If $A=\left[\begin{array}{cc}0 & 2 \\ 3 & -4\end{array}\right]$ and $k A=\left[\begin{array}{cc}0 & 3 a \\ 2 b & 24\end{array}\right]$, then $(k, a, b)=$_______

Solution:

It is given that, $A=\left[\begin{array}{cc}0 & 2 \\ 3 & -4\end{array}\right]$ and $k A=\left[\begin{array}{cc}0 & 3 a \\ 2 b & 24\end{array}\right]$.

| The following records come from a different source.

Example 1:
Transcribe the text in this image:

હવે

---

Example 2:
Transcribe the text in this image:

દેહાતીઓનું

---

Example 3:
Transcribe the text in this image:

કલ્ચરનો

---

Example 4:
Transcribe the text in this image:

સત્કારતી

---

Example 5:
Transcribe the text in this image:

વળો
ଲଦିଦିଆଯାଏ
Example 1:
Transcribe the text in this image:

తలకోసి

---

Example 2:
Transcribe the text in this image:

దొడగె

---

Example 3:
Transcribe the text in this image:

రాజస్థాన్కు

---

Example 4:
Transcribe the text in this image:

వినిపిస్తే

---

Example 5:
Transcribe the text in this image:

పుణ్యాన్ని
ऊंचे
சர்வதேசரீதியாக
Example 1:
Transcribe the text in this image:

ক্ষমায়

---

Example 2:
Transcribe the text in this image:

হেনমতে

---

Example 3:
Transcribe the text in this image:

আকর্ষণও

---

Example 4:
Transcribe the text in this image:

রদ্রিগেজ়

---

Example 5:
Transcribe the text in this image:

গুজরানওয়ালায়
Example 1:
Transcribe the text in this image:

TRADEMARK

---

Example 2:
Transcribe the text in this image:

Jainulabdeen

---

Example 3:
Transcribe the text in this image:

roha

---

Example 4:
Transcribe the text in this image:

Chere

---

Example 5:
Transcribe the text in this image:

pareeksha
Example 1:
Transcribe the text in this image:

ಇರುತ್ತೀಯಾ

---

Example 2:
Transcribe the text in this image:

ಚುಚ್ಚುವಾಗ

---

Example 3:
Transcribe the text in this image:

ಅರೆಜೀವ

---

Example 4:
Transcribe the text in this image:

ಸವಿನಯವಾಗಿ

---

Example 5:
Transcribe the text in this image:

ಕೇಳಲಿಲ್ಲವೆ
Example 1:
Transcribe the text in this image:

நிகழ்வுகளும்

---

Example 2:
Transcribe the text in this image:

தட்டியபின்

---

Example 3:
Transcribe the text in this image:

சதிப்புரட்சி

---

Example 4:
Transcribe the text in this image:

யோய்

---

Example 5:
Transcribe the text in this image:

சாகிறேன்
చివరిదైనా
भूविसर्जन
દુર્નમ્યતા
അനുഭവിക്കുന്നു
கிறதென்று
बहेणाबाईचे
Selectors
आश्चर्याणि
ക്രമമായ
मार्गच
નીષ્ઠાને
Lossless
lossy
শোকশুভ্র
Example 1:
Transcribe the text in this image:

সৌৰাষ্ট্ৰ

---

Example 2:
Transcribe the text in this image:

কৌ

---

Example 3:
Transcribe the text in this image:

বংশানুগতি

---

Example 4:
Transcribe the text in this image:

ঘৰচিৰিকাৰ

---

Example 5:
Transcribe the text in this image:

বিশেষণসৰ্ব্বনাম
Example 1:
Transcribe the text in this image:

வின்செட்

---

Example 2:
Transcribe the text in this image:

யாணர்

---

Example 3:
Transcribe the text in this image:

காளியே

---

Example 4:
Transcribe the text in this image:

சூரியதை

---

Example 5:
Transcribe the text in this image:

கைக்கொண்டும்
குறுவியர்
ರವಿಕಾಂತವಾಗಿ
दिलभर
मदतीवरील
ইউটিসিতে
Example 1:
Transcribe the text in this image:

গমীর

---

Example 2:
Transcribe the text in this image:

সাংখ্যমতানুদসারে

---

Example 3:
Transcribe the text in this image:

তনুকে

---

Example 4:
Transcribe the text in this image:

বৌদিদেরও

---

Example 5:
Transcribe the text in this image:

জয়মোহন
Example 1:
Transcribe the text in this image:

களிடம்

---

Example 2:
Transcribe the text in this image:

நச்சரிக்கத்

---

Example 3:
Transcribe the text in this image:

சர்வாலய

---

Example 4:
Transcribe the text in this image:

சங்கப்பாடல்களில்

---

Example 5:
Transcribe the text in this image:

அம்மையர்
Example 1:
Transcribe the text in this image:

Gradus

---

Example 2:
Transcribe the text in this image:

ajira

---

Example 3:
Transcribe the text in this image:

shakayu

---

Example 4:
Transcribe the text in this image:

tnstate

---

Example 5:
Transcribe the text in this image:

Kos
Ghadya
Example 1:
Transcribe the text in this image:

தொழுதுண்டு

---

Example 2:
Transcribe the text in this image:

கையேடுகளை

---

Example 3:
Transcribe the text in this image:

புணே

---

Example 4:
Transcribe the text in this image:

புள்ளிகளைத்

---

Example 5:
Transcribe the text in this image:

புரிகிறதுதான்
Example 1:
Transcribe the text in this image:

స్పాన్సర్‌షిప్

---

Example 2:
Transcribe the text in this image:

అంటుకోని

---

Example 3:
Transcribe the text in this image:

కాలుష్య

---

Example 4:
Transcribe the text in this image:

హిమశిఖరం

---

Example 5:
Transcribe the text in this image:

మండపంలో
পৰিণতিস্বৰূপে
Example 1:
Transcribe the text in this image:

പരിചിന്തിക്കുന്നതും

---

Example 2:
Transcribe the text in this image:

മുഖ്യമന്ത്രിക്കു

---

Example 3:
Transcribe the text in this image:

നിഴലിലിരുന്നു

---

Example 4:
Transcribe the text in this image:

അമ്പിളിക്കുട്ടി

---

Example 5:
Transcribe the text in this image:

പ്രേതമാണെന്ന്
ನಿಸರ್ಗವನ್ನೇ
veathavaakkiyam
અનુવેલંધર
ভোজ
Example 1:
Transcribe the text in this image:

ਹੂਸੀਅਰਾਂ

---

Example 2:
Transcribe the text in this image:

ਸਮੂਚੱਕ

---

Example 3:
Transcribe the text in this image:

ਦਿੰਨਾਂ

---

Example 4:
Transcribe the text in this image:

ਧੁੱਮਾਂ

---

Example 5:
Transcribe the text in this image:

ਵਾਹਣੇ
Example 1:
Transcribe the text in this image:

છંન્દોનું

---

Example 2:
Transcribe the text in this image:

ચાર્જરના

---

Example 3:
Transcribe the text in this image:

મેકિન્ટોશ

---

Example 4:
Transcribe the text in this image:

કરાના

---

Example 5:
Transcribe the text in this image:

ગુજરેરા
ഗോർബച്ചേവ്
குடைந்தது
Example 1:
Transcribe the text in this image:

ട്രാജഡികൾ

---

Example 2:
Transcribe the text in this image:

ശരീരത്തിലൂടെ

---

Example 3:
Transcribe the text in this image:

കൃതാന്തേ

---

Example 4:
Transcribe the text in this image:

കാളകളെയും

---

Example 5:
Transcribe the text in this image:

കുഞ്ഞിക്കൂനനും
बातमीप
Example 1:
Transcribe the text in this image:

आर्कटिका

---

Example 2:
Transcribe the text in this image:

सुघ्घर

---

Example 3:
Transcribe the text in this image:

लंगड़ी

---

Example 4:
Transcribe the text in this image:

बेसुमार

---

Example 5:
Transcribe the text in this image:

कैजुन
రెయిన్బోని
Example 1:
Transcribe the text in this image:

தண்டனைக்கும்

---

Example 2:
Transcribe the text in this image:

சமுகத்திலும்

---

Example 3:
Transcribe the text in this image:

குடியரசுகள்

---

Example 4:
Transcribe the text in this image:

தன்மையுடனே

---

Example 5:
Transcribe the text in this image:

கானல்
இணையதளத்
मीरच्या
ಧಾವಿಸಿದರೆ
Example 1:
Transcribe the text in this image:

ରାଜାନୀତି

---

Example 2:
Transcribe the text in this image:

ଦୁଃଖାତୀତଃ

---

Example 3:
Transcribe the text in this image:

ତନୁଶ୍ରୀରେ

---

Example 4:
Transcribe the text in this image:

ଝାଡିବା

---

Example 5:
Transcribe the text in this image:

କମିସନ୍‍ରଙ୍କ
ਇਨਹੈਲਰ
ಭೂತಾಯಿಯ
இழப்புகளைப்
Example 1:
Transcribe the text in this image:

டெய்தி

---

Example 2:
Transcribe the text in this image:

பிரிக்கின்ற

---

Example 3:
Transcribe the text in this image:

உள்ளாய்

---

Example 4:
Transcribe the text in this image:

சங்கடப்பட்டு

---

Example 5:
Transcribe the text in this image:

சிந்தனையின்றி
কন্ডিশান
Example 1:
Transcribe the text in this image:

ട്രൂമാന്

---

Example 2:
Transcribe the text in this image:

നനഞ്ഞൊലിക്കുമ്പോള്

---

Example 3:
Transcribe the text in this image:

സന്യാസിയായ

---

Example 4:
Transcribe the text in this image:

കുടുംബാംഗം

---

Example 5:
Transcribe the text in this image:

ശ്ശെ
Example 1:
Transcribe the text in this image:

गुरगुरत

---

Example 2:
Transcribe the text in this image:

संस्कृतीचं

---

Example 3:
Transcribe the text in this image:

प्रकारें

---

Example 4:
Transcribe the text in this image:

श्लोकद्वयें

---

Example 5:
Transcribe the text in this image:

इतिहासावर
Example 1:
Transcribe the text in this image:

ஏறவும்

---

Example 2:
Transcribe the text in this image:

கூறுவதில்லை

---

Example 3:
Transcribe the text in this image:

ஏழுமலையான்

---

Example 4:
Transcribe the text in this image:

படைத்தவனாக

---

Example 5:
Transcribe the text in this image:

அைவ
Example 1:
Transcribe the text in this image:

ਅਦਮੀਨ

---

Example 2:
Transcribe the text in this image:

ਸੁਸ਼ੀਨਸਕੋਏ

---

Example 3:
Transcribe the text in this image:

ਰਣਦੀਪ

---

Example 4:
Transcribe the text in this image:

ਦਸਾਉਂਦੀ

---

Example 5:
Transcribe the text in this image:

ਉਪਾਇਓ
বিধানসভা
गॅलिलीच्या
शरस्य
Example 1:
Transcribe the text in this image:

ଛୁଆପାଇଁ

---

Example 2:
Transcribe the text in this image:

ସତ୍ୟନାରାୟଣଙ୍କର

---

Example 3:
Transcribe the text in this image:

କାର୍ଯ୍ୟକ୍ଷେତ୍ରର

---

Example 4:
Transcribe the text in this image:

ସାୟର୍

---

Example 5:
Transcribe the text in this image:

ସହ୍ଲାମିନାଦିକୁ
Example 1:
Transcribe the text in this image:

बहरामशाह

$\therefore k\left[\begin{array}{cc}0 & 2 \\ 3 & -4\end{array}\right]=\left[\begin{array}{cc}0 & 3 a \\ 2 b & 24\end{array}\right]$

$\Rightarrow\left[\begin{array}{cc}0 & 2 k \\ 3 k & -4 k\end{array}\right]=\left[\begin{array}{cc}0 & 3 a \\ 2 b & 24\end{array}\right]$

$\Rightarrow 3 a=2 k, 2 b=3 k$ and $-4 k=24$

Now,

$-4 k=24 \Rightarrow k=-6$

$\therefore 3 a=2 k$

$\Rightarrow 3 a=2 \times(-6)=-12$

$\Rightarrow a=-4$

Also,

$2 b=3 k$

$\Rightarrow 2 b=3 \times(-6)=-18$

$\Rightarrow b=-9$

Thus, $(k, a, b)=(-6,-4,-9)$

If $A=\left[\begin{array}{cc}0 & 2 \\ 3 & -4\end{array}\right]$ and $k A=\left[\begin{array}{cc}0 & 3 a \\ 2 b & 24\end{array}\right]$, then $(k, a, b)=\underline{-(-6,-4,-9)}$.